## RECORDED INFORMATION
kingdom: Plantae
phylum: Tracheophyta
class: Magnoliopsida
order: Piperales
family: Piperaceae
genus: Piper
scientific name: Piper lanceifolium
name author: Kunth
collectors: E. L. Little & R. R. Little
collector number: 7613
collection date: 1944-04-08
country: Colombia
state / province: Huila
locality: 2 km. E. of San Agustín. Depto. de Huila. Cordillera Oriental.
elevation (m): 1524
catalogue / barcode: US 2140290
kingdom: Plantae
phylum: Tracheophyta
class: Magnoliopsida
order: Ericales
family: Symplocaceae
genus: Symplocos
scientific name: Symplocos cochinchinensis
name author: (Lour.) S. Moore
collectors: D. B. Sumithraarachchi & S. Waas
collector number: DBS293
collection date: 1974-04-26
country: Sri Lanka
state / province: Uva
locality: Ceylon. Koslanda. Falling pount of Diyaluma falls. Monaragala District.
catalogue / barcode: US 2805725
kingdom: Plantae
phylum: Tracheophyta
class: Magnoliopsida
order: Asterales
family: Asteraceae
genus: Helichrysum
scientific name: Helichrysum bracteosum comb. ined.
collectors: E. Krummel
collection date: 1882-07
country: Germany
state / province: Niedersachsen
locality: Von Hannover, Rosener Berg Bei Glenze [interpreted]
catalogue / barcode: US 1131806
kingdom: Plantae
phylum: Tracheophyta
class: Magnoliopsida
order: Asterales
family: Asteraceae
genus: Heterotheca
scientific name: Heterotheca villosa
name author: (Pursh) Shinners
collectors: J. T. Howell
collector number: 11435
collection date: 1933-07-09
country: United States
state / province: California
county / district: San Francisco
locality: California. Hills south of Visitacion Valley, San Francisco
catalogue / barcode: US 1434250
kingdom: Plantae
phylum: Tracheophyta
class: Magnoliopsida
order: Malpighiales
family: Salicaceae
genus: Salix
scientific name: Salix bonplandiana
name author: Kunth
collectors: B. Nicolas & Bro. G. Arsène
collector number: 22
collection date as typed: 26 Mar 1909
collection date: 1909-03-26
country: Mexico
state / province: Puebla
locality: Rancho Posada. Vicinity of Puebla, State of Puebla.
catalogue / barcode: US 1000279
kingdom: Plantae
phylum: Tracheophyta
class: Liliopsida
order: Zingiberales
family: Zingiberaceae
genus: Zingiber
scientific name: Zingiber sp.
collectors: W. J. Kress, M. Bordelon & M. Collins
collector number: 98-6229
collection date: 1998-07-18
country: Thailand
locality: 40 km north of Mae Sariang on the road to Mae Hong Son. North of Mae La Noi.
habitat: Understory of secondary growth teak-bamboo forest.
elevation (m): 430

## TO BE DONE
Format the lines above as a numbered list, starting with the line that contains "collectors: B. Nicolas & Bro. G. Arsène" and continuing through the last line of the items. Omit any blank lines.

## EXERCISE OUTPUT
1. collectors: B. Nicolas & Bro. G. Arsène
2. collector number: 22
3. collection date as typed: 26 Mar 1909
4. collection date: 1909-03-26
5. country: Mexico
6. state / province: Puebla
7. locality: Rancho Posada. Vicinity of Puebla, State of Puebla.
8. catalogue / barcode: US 1000279
9. kingdom: Plantae
10. phylum: Tracheophyta
11. class: Liliopsida
12. order: Zingiberales
13. family: Zingiberaceae
14. genus: Zingiber
15. scientific name: Zingiber sp.
16. collectors: W. J. Kress, M. Bordelon & M. Collins
17. collector number: 98-6229
18. collection date: 1998-07-18
19. country: Thailand
20. locality: 40 km north of Mae Sariang on the road to Mae Hong Son. North of Mae La Noi.
21. habitat: Understory of secondary growth teak-bamboo forest.
22. elevation (m): 430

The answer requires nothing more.